(spark) branch branch-4.x updated: [SPARK-56943][INFRA] Share SBT precompile artifact with JVM build matrix

ruifengz Tue, 19 May 2026 18:16:49 -0700

This is an automated email from the ASF dual-hosted git repository.

zhengruifeng pushed a commit to branch branch-4.x
in repository https://gitbox.apache.org/repos/asf/spark.git



The following commit(s) were added to refs/heads/branch-4.x by this push:
     new 85af75e4940a [SPARK-56943][INFRA] Share SBT precompile artifact with 
JVM build matrix
85af75e4940a is described below

commit 85af75e4940a297c2d871f7d49b48b13dc34fefa
Author: Ruifeng Zheng <[email protected]>
AuthorDate: Wed May 20 09:15:54 2026 +0800

    [SPARK-56943][INFRA] Share SBT precompile artifact with JVM build matrix
    
    ### What changes were proposed in this pull request?

▶ **RECORD LIST**:
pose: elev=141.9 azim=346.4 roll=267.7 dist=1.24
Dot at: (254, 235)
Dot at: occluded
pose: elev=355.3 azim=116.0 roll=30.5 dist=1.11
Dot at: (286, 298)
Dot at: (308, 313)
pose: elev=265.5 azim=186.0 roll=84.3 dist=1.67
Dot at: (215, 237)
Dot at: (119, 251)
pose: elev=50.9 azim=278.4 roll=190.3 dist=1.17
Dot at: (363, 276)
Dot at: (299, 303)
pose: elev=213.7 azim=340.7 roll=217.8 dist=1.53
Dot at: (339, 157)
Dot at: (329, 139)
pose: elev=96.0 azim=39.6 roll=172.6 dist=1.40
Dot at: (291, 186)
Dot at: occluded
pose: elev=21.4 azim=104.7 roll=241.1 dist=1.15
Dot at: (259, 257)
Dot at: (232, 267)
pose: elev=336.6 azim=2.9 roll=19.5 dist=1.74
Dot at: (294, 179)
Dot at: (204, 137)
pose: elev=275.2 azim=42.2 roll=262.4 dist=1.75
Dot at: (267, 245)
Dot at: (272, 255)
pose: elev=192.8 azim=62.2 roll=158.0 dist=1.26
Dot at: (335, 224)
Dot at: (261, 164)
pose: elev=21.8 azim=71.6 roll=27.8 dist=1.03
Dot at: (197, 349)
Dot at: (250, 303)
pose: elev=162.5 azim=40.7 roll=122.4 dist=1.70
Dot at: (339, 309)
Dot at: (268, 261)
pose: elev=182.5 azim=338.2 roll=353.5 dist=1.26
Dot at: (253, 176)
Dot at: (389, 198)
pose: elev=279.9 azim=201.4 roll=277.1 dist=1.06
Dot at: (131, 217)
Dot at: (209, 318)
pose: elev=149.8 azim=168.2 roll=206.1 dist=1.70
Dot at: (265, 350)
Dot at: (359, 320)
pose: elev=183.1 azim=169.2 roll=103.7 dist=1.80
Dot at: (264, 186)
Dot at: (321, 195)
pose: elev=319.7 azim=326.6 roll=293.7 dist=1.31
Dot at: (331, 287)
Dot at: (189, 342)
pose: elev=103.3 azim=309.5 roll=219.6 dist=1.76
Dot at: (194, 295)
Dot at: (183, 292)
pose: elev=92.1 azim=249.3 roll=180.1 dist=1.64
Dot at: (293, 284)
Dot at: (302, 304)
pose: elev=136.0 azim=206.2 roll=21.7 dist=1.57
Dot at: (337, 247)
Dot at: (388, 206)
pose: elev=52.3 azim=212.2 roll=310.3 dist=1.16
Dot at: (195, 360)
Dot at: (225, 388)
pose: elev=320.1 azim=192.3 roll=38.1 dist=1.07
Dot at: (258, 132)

▶ **TASK INSTRUCTIONS**:
A – Rewrite the paragraph of the commit notification that begins "The following commit(s) were added" as a brief list that keeps its main facts.
B – Supply the next part of the commit notification on sharing the SBT precompile artifact, starting after its last line.

▶ **RESPONSES FOR EACH TASK**:
A –
- Branch updated by the push: refs/heads/branch-4.x
- New commit: 85af75e4940a
- Commit title: [SPARK-56943][INFRA] Share SBT precompile artifact with JVM build matrix
- A description of commit 85af75e4940a follows.

B –
    
    Have each JVM `build` matrix entry consume the shared `precompile` artifact
    instead of rebuilding Spark from scratch. The artifact already exists - the
    `precompile` job runs today for the pyspark matrix (SPARK-56768). This PR
    just wires the JVM matrix to download, extract, and set
    `SKIP_SCALA_BUILD=true`, which short-circuits the two SBT build calls
    (`build_spark_sbt`, `build_spark_assembly_sbt`) that each entry used to run
    before its tests.
    
    Each JVM matrix entry runs three SBT calls today:
    
    1. `build_spark_sbt`: `Test/package`, kinesis-asl-assembly, connect-assembly
    2. `build_spark_assembly_sbt`: `assembly/package`
    3. `run_scala_tests_sbt`: `<module>/test` (per-entry, varies)
    
    Calls (1) and (2) are byte-equivalent across all 9 entries (same 11 
profiles,
    same goals) and are exactly what the `precompile` job already produces. Call
    (3) still runs per entry; with mtime-preserving tar the extracted classes
    look fresh to Zinc, so no recompilation happens.
    
    Workflow changes (`.github/workflows/build_and_test.yml`):
    
    - `precompile.if`: add `build == 'true'` so the artifact is also produced 
for
      JVM-only changes.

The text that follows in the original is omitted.